In the end, I think the core of the state of well-being is the same for everyone; it’s on the outer edges where it gets dicey, the edges where I think it includes easy access to world literature and someone else thinks it includes time at the beach/mountains/forest or money in the budget for a new pair of running shoes or the opportunity to own a home or access to ultrasound images of a fetus.
How Would I Live?
If I knew what well-being really was for the whole world, and I knew we could equalize it so everyone had enough, a day in the life of me might be very different from what it is now. I might have to participate in some effort to grow food closer to home. I might have to cut refined sugar and fat out of my family’s diet. I might have to choose between a good pair of waterproof shoes and several pairs of funky shoes. I might have to walk more and drive less, if at all. I might not be writing a blog. I might still be visiting New York, occasionally, to see a show on Broadway, but I might have to patronize local theatre more often so that I would have access to any theatre at all.
I’d certainly have to take more of an interest in the well-being of my neighbors, as well as the well-being of people I’ll never meet. I’d have to recognize the stake I have in the well-being of people who define those dicey edges of well-being differently from me. Every choice I’d make would have to strike a balance between us, which would draw a line between us, a line over which we could fight, a conflict that we’d have to resist in the interest of general well-being.
And what would those choices be? Could I eschew all waste and mindless consumption if I had to choose to eschew them? If I couldn’t, I’d have to concede power that, frankly, I don’t trust the rest of you to hold in my interest. How would I live, recognizing the stake I have in your well-being and the palsied grip with which I cling to my freedom?
How would I live? It’s a morally terrifying question, paralyzing in a way, and down the path to the answer, I see only despair. Damn! I was looking for well-being, and here I am at the mouth of despair. Now what do I do. I guess I have to believe that the despair is rooted shallowly in the ground around me and start weeding.
Life Without iPod
So, could I have my iPod and still live in a world where well-being were forever after meted out equally? Could I live in a house with more bedrooms than we need and still live in a world where others had as much shelter as they needed? Could North Carolina have a better mass transit system and more bike paths? Could my kids’ continue to be in classes of fewer than 30 students? What would I have to give up, and how would that affect my well-being, my real well-being?
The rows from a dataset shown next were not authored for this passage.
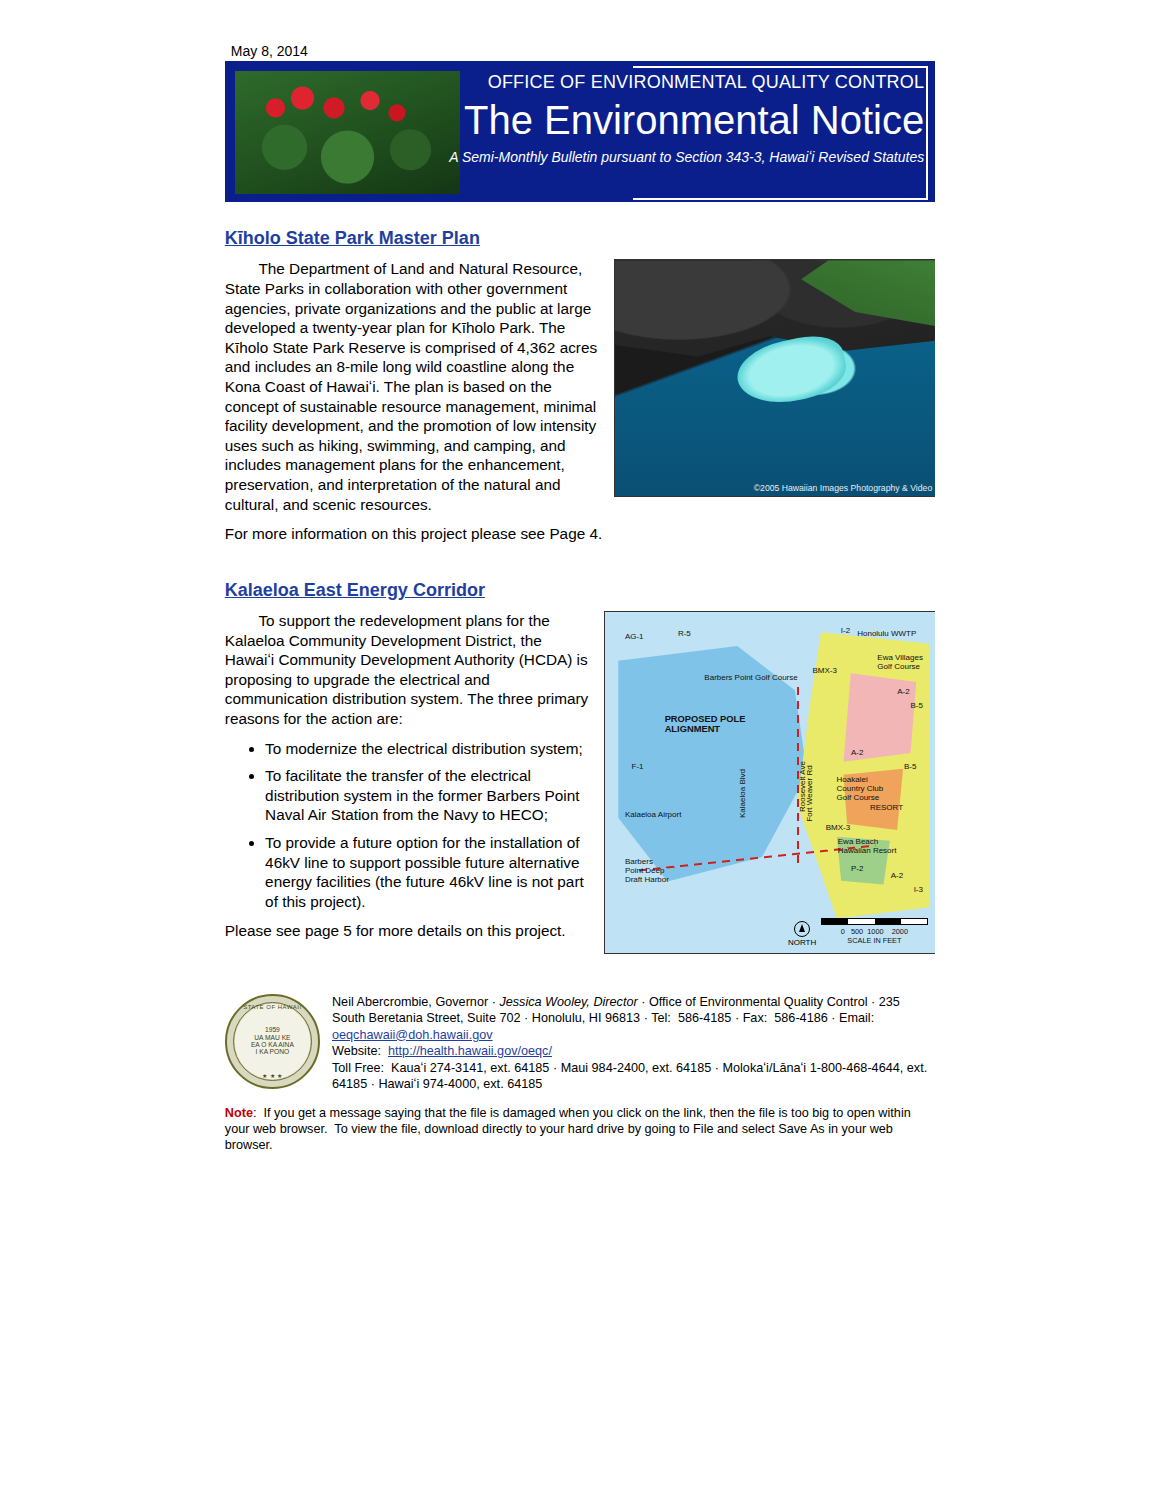May 8, 2014
OFFICE OF ENVIRONMENTAL QUALITY CONTROL
The Environmental Notice
A Semi-Monthly Bulletin pursuant to Section 343-3, Hawaiʻi Revised Statutes
Kīholo State Park Master Plan
©2005 Hawaiian Images Photography & Video
The Department of Land and Natural Resource, State Parks in collaboration with other government agencies, private organizations and the public at large developed a twenty-year plan for Kīholo Park. The Kīholo State Park Reserve is comprised of 4,362 acres and includes an 8-mile long wild coastline along the Kona Coast of Hawaiʻi. The plan is based on the concept of sustainable resource management, minimal facility development, and the promotion of low intensity uses such as hiking, swimming, and camping, and includes management plans for the enhancement, preservation, and interpretation of the natural and cultural, and scenic resources.
For more information on this project please see Page 4.
Kalaeloa East Energy Corridor
AG-1
R-5
I-2
Honolulu WWTP
Ewa Villages
Golf Course
Barbers Point Golf Course
BMX-3
A-2
B-5
PROPOSED POLE
ALIGNMENT
F-1
A-2
B-5
Hoakalei
Country Club
Golf Course
RESORT
Kalaeloa Airport
BMX-3
Ewa Beach
Hawaiian Resort
Barbers
Point Deep
Draft Harbor
P-2
A-2
I-3
Kalaeloa Blvd
Roosevelt Ave
Fort Weaver Rd
NORTH
0 500 1000 2000
SCALE IN FEET
To support the redevelopment plans for the Kalaeloa Community Development District, the Hawaiʻi Community Development Authority (HCDA) is proposing to upgrade the electrical and communication distribution system. The three primary reasons for the action are:
To modernize the electrical distribution system;
To facilitate the transfer of the electrical distribution system in the former Barbers Point Naval Air Station from the Navy to HECO;
To provide a future option for the installation of 46kV line to support possible future alternative energy facilities (the future 46kV line is not part of this project).
Please see page 5 for more details on this project.
STATE OF HAWAII
1959
UA MAU KE EA O KA AINA I KA PONO
★ ★ ★
Neil Abercrombie, Governor · Jessica Wooley, Director · Office of Environmental Quality Control · 235 South Beretania Street, Suite 702 · Honolulu, HI 96813 · Tel: 586-4185 · Fax: 586-4186 · Email: oeqchawaii@doh.hawaii.gov
Website: http://health.hawaii.gov/oeqc/
Toll Free: Kauaʻi 274-3141, ext. 64185 · Maui 984-2400, ext. 64185 · Molokaʻi/Lānaʻi 1-800-468-4644, ext. 64185 · Hawaiʻi 974-4000, ext. 64185
Note: If you get a message saying that the file is damaged when you click on the link, then the file is too big to open within your web browser. To view the file, download directly to your hard drive by going to File and select Save As in your web browser.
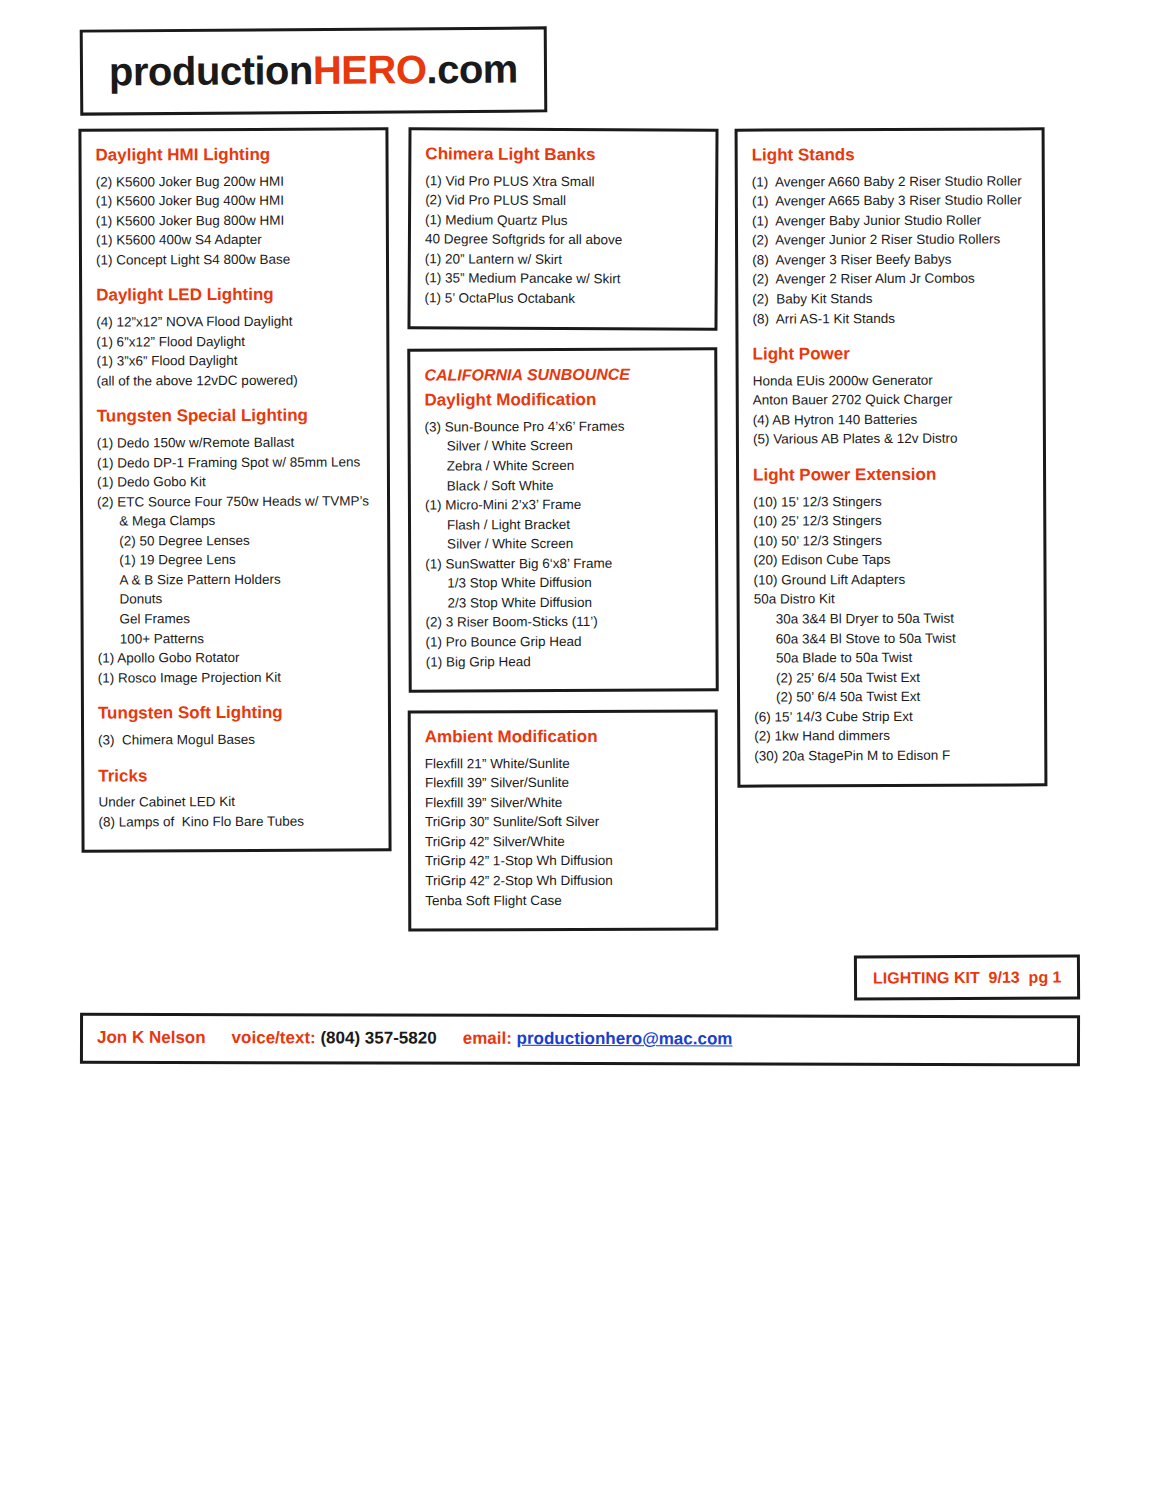productionHERO.com
Daylight HMI Lighting
(2) K5600 Joker Bug 200w HMI
(1) K5600 Joker Bug 400w HMI
(1) K5600 Joker Bug 800w HMI
(1) K5600 400w S4 Adapter
(1) Concept Light S4 800w Base
Daylight LED Lighting
(4) 12”x12” NOVA Flood Daylight
(1) 6”x12” Flood Daylight
(1) 3”x6” Flood Daylight
(all of the above 12vDC powered)
Tungsten Special Lighting
(1) Dedo 150w w/Remote Ballast
(1) Dedo DP-1 Framing Spot w/ 85mm Lens
(1) Dedo Gobo Kit
(2) ETC Source Four 750w Heads w/ TVMP’s & Mega Clamps
(2) 50 Degree Lenses
(1) 19 Degree Lens
A & B Size Pattern Holders
Donuts
Gel Frames
100+ Patterns
(1) Apollo Gobo Rotator
(1) Rosco Image Projection Kit
Tungsten Soft Lighting
(3) Chimera Mogul Bases
Tricks
Under Cabinet LED Kit
(8) Lamps of Kino Flo Bare Tubes
Chimera Light Banks
(1) Vid Pro PLUS Xtra Small
(2) Vid Pro PLUS Small
(1) Medium Quartz Plus
40 Degree Softgrids for all above
(1) 20” Lantern w/ Skirt
(1) 35” Medium Pancake w/ Skirt
(1) 5’ OctaPlus Octabank
CALIFORNIA SUNBOUNCE
Daylight Modification
(3) Sun-Bounce Pro 4’x6’ Frames
Silver / White Screen
Zebra / White Screen
Black / Soft White
(1) Micro-Mini 2’x3’ Frame
Flash / Light Bracket
Silver / White Screen
(1) SunSwatter Big 6‘x8’ Frame
1/3 Stop White Diffusion
2/3 Stop White Diffusion
(2) 3 Riser Boom-Sticks (11’)
(1) Pro Bounce Grip Head
(1) Big Grip Head
Ambient Modification
Flexfill 21” White/Sunlite
Flexfill 39” Silver/Sunlite
Flexfill 39” Silver/White
TriGrip 30” Sunlite/Soft Silver
TriGrip 42” Silver/White
TriGrip 42” 1-Stop Wh Diffusion
TriGrip 42” 2-Stop Wh Diffusion
Tenba Soft Flight Case
Light Stands
(1) Avenger A660 Baby 2 Riser Studio Roller
(1) Avenger A665 Baby 3 Riser Studio Roller
(1) Avenger Baby Junior Studio Roller
(2) Avenger Junior 2 Riser Studio Rollers
(8) Avenger 3 Riser Beefy Babys
(2) Avenger 2 Riser Alum Jr Combos
(2) Baby Kit Stands
(8) Arri AS-1 Kit Stands
Light Power
Honda EUis 2000w Generator
Anton Bauer 2702 Quick Charger
(4) AB Hytron 140 Batteries
(5) Various AB Plates & 12v Distro
Light Power Extension
(10) 15’ 12/3 Stingers
(10) 25’ 12/3 Stingers
(10) 50’ 12/3 Stingers
(20) Edison Cube Taps
(10) Ground Lift Adapters
50a Distro Kit
30a 3&4 Bl Dryer to 50a Twist
60a 3&4 Bl Stove to 50a Twist
50a Blade to 50a Twist
(2) 25’ 6/4 50a Twist Ext
(2) 50’ 6/4 50a Twist Ext
(6) 15’ 14/3 Cube Strip Ext
(2) 1kw Hand dimmers
(30) 20a StagePin M to Edison F
LIGHTING KIT 9/13 pg 1
Jon K Nelson voice/text: (804) 357-5820 email: productionhero@mac.com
Could I learn not to want so many pairs of shoes? Could I find something to do without flipping a switch on a television or a computer? If I were convinced that equalizing wellbeing would shut down the terrorist recruitment institutions, the drug cartels, the human trafficking, the politically imposed famines and epidemics, could I appreciate my own well-being without all the things and opportunities and possibilities that I’ve collected?
God, I hope so. God, I hope I get the chance to try. But, honestly, I’m not giving up my iPod for anything less than that.